Avalanche (L'Avalanche) is a solo piano work by the romantic-era composer Stephen Heller (1813-1888). Hungarian by birth, he moved to Paris in 1838, where he made the acquaintance of many composers of the time, among them Berlioz, Chopin, and Liszt. Surprisingly enough, in the area of sheer mastery of the instrument, he was considered to be superior to even the likes of Felix Mendelssohn.
His reputation as pianist and composer was largely made on his use of melody and poetry, something enthusiastically received in the budding romanticism of music at the time. A large portion of his compositional activity consisted of studies (études), a number of which (Avalanche among them) remain popular for student use to this day. Not that these are necessarily simple or elementary pieces of uniform character; they range from variations to character pieces, fantasies, and even opera transcription. This isn't surprising when one looks over the works of this man and sees everything from German Lieder to tone-poems with tantalizing titles that hint at what we would call "tone poems" in the romantic genre.
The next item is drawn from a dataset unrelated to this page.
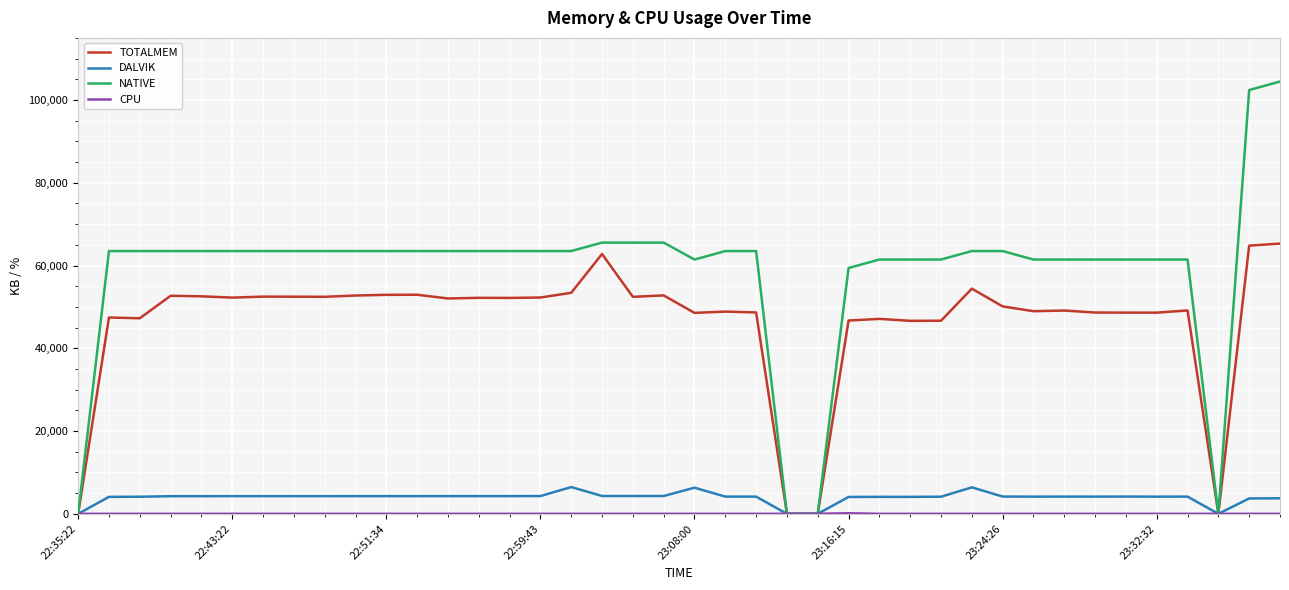

Which series has the largest total across all categories?

NATIVE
L’Avalanche, perhaps the most widely-known of these pieces, is a colorful, rhythmic depiction of cascading snow in rapid descent down a mountain. As you play these descending passages, think of both the lightness of the snow as it comes down—and the power it can harness when it's propelled by gravity and unimpeded by any obstacles. The piece shouldn't be rushed, but should contain unmistakable energy and crisp rhythms to do the picture of an Avalanche justice via the keyboard.